About Us

Why Choose Us

The rapid development of new drugs, therapies, and devices has created a dramatic increase in the number of clinical
research studies that highlight the need for greater participation in research by physicians as well as patients. Furthermore, the potential of clinical research is unlikely to be reached without the greater participation
of physicians in research.

​Next Innovative Clinical Research is a site management organization (SMO) that will assist in identifying potential trials, submitting budgets and contracts, completing essential documents, institutional review board (IRB) submissions, vendor selection, and staff training.
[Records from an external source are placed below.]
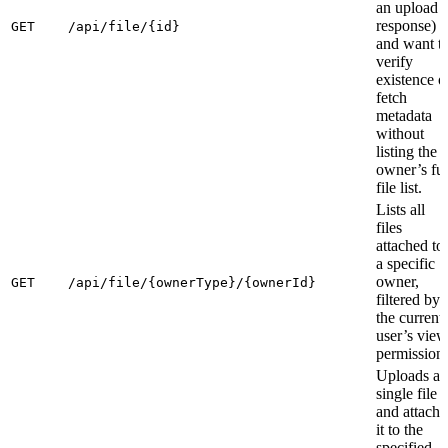
an upload
response)
GET
/api/file/{id}
and want t
verify
existence o
fetch
metadata
without
listing the
owner’s ful
file list.
Lists all
files
attached to
a specific
owner,
GET
/api/file/{ownerType}/{ownerId}
filtered by
the current
user’s view
permissions
Uploads a
single file
and attache
it to the
specified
We have clinical research sites located in Chicago, Houston, and Atlanta. For pharma or CRO companies interested in using one of our sites, please contact us.

NICR Provides Solutions

We find appropriate studies by using

  • Extensive portfolios of active clinical trials
  • Strong relationships with sponsors
  • Utilizing vendor support

We streamline the study start up process

  • Complete feasibility
  • Complete CDA
  • Schedule starter visits
  • Completes budget negotiations, PPB, and CTA
  • Fully integrated Clinical Trial Management System System

Core Strategic Offerings

NICR provides successful recruiting strategies by utilizing 

  • Vendor support
  • Recruiting campaigns
  • Advertising

We make clinical trials more efficient by

  •  Evaluating patients for rapid study startup and gathering data
  • Maintaining a dedicated network of healthcare providers

As a result, we enhance the health, quality of life, and clinical value of patient care while increasing turn-around times and revenues.

LaToya M. Hinton-Howery, MPH
CEO/Research Director
Next Innovative Clinical Research
Email: LaToya.Hinton@NextICR.com
Phone: (312) 761-4244
Fax: (708) 277-2111

LaToya Hinton-Howery, MPH is the CEO/Research Director of Next Innovative Clinical Research, with locations in Houston, Tx and Chicago, IL. Both locations are multi-specialty sites that focus on introducing clinical trials to minority populations.

She is a Medical Assistant by trade, and holds a Bachelor’s degree in Health Administration from Governors State University and a Master’s degree in Public Health from Benedictine
University, and is currently pursuing a Doctorate in Public Health from American College of Education.


LaToya has 13 years of pharmaceutical clinical research experience including some positions within the research departments at Rush University and The University of Chicago. She also has experience in various therapeutic areas including Women’s Health, Dermatology, Gastrointestinal, Cardiovascular, Respiratory, and Oncology. LaToya aspires to continue educating medical professionals on how to break into the world of clinical research and how to efficiently operate at the site level.